As things stand, too much of Britain is too difficult to navigate by public transport, so many of us – even those of us who write blog posts like this and wish they didn’t feel the need to own a car – find ourselves reluctantly purchasing a car to get around.

Living 150 metres inside Greater London, with parents living a few miles outside London, I know I could very easily and happily go without a car if I only ever travelled in the 180° zone on one side of my home, but since I often need to travel to the other side, going without would be impractical, inconvenient and expensive.

This is why so many people, even those with decent transport links in their immediate vicinity, have cars, and as soon as they own the car, it’s a financial no-brainer to use it as much as possible.
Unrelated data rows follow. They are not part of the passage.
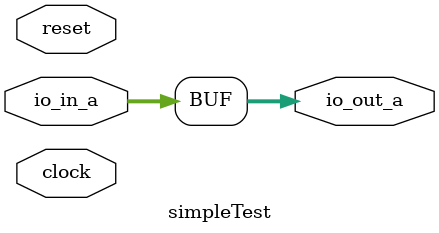
<source format=v>
module simpleTest(
  input        clock,
  input        reset,
  input  [9:0] io_in_a,
  output [9:0] io_out_a
);
  assign io_out_a = io_in_a; // @[DUT.scala 11:12]
endmodule

</source>
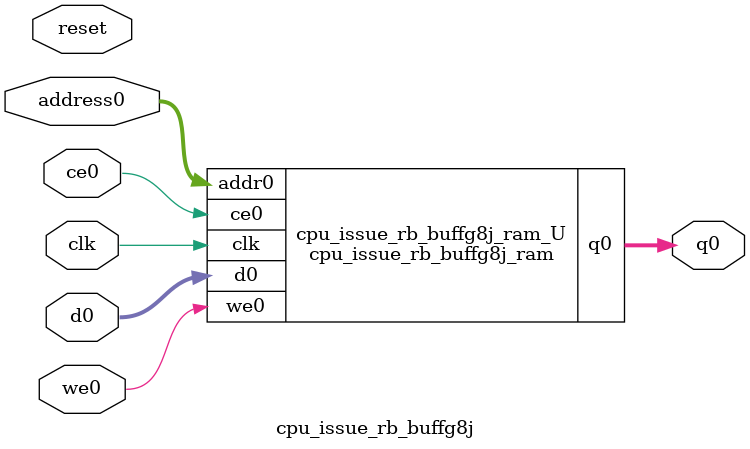
<source format=v>

`timescale 1 ns / 1 ps
module cpu_issue_rb_buffg8j_ram (addr0, ce0, d0, we0, q0,  clk);

parameter DWIDTH = 64;
parameter AWIDTH = 3;
parameter MEM_SIZE = 5;

input[AWIDTH-1:0] addr0;
input ce0;
input[DWIDTH-1:0] d0;
input we0;
output reg[DWIDTH-1:0] q0;
input clk;

(* ram_style = "distributed" *)reg [DWIDTH-1:0] ram[0:MEM_SIZE-1];




always @(posedge clk)  
begin 
    if (ce0) 
    begin
        if (we0) 
        begin 
            ram[addr0] <= d0; 
            q0 <= d0;
        end 
        else 
            q0 <= ram[addr0];
    end
end


endmodule


`timescale 1 ns / 1 ps
module cpu_issue_rb_buffg8j(
    reset,
    clk,
    address0,
    ce0,
    we0,
    d0,
    q0);

parameter DataWidth = 32'd64;
parameter AddressRange = 32'd5;
parameter AddressWidth = 32'd3;
input reset;
input clk;
input[AddressWidth - 1:0] address0;
input ce0;
input we0;
input[DataWidth - 1:0] d0;
output[DataWidth - 1:0] q0;



cpu_issue_rb_buffg8j_ram cpu_issue_rb_buffg8j_ram_U(
    .clk( clk ),
    .addr0( address0 ),
    .ce0( ce0 ),
    .we0( we0 ),
    .d0( d0 ),
    .q0( q0 ));

endmodule


</source>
So as the fuel prices begin to rise, and people are looking for ways to change to public transport, what progress is being made toward replacing one-off costs with incremental costs?

Sadly, very little. In addition to the aforementioned shelved National Road Pricing scheme, I arrived home (by sleeper train, not car!) last week to find a letter from my car insurance company, Norwich Union, telling me that the innovative product I signed up for last summer, Pay As You Drive, was being axed.

Apparently take-up was poor – poor to the point where they refused to say quite how poor but insisted it was “not less than” 10% of what they were hoping for!

I’d signed up for this as a first optimistic step towards enabling myself to compare public transport and car use fairly, and while I was pleased by how well it worked and did feel somewhat additionally rewarded each time I left my car at home and walked or cycled somewhere, the per-mile rates, even in rush hour, were minimal, and as nothing compared with all the sunk costs of owning the car. Nevertheless, it was a good start, but now even this small step towards a fairer transport market has been withdrawn.

Perhaps it will make a comeback, but in the mean time, is £2-a-litre petrol still our best hope for achieving modal shift? If there’s not a marked improvement in (and reduction in the cost of) public transport outside London, for the sake of the less well off, I rather hope not.